Ever wonder if Adam and Eve had the same quibbles as a modern-day couple? Did Adam ever get annoyed at Eve’s constant banter—or when she bit the forbidden fruit? Did Eve seek friendship from the Serpent because Adam avoided her?
These questions arise in “The Diaries of Adam and Eve,” a short story by Mark Twain which tells the Biblical tale through the “diaries” of the oldest couple known to man. Theatre West has adapted the story for the stage with an endearing and humorous play about the evolution of man.
“The facets of couple-hood between Adam and Eve are so rich and complex, like modern relationships,” says Allison Winschief, who plays Eve. “Where one member falters, the other succeeds and they compliment one another incredibly well. Any functioning couple can find some facet of their relationship that mimics Adam and Eve.”
New to the Theatre West stage is 31-year-old Christopher Peterson. While Petersen is already nervous about his first role—let alone lead role—since high school, there’s even more anxiety about the “nakedness” of the play.
“While you might think Adam and Eve should be running around naked for the majority of the show, this script adaptation doesn’t call for it,” Peterson says. “If it did, I think we both would have probably said yes. I mean, it’s kind of naked on stage anyway in a sense.”
“I think Chris and I would have still done the show either way,” Winschief adds. “The script is so rich and filled with so much emotion that it would have been difficult to turn down such an incredible opportunity—even if it did call for ‘au natural.’”
However, the play is scant of actors and stage. It is just Peterson and Winschief with a limited audience due to the intimate size of the theatre.
“The fact that Theatre West is a smaller venue is actually one of the reasons I was drawn to it,” Peterson says. “They really dig in to the script, the acting and the story.”
As a regular on the Theatre West stage, Winschief prefers the small stage to a bigger production.
“As an actor, being closer to the audience is ideal because I can feel their energy and that helps feed my performance,” Winschief says. “If the audience is enjoying themselves, then I get the privilege of feeling that positivity and using it to help fuel my performance, likewise with negativity.”
“The Diaries of Adam and Eve” is a great date night for sweethearts, just in time for Valentine’s Day weekend.
“The path of discovery they take in both themselves and each other is what a love story is all about in my opinion,” Peterson says. “Mark Twain fills these characters with such hilarious and lovable stereotypes. These humorous stereotypes will allow people to smile and wink at our shared humanity and the results are very tender.”
As Winschief prepares to poke fun at her gender as the slightly dim-witted Eve character, she hopes both male and female audience members will laugh along with her. She believes that Twain created in Eve a conglomeration of humor, sensitivity, childlike innocence and womanly wisdom.
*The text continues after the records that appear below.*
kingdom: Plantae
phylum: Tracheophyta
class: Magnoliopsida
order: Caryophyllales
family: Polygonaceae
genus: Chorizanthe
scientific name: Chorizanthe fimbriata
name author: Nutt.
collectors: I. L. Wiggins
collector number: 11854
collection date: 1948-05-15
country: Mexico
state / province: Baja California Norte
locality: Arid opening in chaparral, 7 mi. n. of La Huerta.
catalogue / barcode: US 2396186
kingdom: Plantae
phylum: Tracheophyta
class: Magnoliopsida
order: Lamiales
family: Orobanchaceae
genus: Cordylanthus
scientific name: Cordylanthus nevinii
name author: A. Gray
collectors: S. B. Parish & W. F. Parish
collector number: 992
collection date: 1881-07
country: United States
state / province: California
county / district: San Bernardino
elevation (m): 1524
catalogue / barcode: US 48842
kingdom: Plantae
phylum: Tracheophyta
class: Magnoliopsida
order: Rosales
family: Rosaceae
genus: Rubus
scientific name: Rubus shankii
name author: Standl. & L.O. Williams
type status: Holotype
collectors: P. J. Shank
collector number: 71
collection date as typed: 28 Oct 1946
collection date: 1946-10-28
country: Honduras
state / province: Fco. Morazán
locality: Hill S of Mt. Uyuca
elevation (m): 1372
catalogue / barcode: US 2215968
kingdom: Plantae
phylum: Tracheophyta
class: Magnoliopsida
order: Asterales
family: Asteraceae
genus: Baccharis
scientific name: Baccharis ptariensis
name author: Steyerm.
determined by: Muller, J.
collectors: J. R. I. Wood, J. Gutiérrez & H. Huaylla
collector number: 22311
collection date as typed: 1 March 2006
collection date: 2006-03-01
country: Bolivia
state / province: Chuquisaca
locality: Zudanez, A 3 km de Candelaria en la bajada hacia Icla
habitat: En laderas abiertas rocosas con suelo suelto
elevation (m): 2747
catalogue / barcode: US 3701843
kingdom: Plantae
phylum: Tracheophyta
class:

“All of the women in the audience will identify with her emotional side, while all the men will nod and titter at her ‘dumb-blonde’ side,” says Winschief. “Eve is the perfect blend of all things woman. As Eve, I hope to evoke a range of emotions from confusion to hilarity to love. It’s a tall order, but I’m going to give it my best shot.”
THE DIARIES OF ADAM AND EVE
WHEN: 7:30 p.m. Friday, Feb. 10 and Saturday, Feb. 11, 2:00 p.m. Sunday, Feb. 12
WHERE: Theatre West, 9732 Sidney Rd.